Dr. Martin Luther King, Jr. was the chief spokesman for nonviolent activism in the civil rights movement, which successfully protested racial discrimination in federal and state law. The campaign for a federal holiday in King’s honor began soon after his assassination in 1968. President Ronald Reagan signed the holiday into law in 1983, and it was first observed three years later. At first, some states resisted observing the holiday as such, giving it alternative names or combining it with other holidays. It was officially observed in all 50 states for the first time in 2000.

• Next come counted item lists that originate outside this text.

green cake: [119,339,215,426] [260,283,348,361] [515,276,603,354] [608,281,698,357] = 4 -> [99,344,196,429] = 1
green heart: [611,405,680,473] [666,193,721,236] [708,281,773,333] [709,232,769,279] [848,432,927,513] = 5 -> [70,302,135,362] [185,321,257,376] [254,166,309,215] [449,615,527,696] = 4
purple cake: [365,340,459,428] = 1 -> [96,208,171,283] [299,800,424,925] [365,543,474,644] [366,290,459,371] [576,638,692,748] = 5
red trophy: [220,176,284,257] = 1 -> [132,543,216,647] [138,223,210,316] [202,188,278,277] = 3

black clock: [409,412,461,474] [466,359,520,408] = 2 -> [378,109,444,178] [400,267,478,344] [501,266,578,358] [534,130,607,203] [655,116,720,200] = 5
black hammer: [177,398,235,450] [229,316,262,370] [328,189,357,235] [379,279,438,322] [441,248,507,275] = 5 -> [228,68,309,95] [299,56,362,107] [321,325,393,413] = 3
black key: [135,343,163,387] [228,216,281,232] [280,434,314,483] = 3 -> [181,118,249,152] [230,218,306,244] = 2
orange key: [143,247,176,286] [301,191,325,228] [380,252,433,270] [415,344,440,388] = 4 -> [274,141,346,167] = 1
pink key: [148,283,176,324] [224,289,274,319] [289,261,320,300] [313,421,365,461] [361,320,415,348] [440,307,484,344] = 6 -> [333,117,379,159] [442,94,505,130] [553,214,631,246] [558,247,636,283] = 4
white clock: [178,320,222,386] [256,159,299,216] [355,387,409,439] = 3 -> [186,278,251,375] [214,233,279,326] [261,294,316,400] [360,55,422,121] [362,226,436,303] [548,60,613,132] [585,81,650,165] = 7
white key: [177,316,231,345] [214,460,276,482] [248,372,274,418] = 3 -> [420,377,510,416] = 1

In 1999 the Bahá’ís of Paradise Valley initiated a proposal to commemorate this important National Holiday in conjunction with local officials in the Town of Paradise Valley. Starting in the year 2000 an Award was established to honor those working for harmony, justice, unity and diversity in society. In conjunction with local schools, an Essay Contest was conceived to engage students–our future leaders–in dialogue about the vision of Dr. Martin Luther King, Jr., the promotion of unity and the tackling of racism as a most vital and challenging issue facing America. Also in 2013, an annual community service project was initiated to promote action among youth and junior youth. The Local Spiritual Assembly of the Bahá’ís of Paradise Valley and the Bahá’í Community of Paradise Valley, founder and key sponsor of the event, would like to thank the Town of Paradise Valley, Mayor and City Council, City Manager, Police Department, and all the volunteers, speakers, musicians and committee members who have worked tirelessly for over a decade and a half to make this activity possible.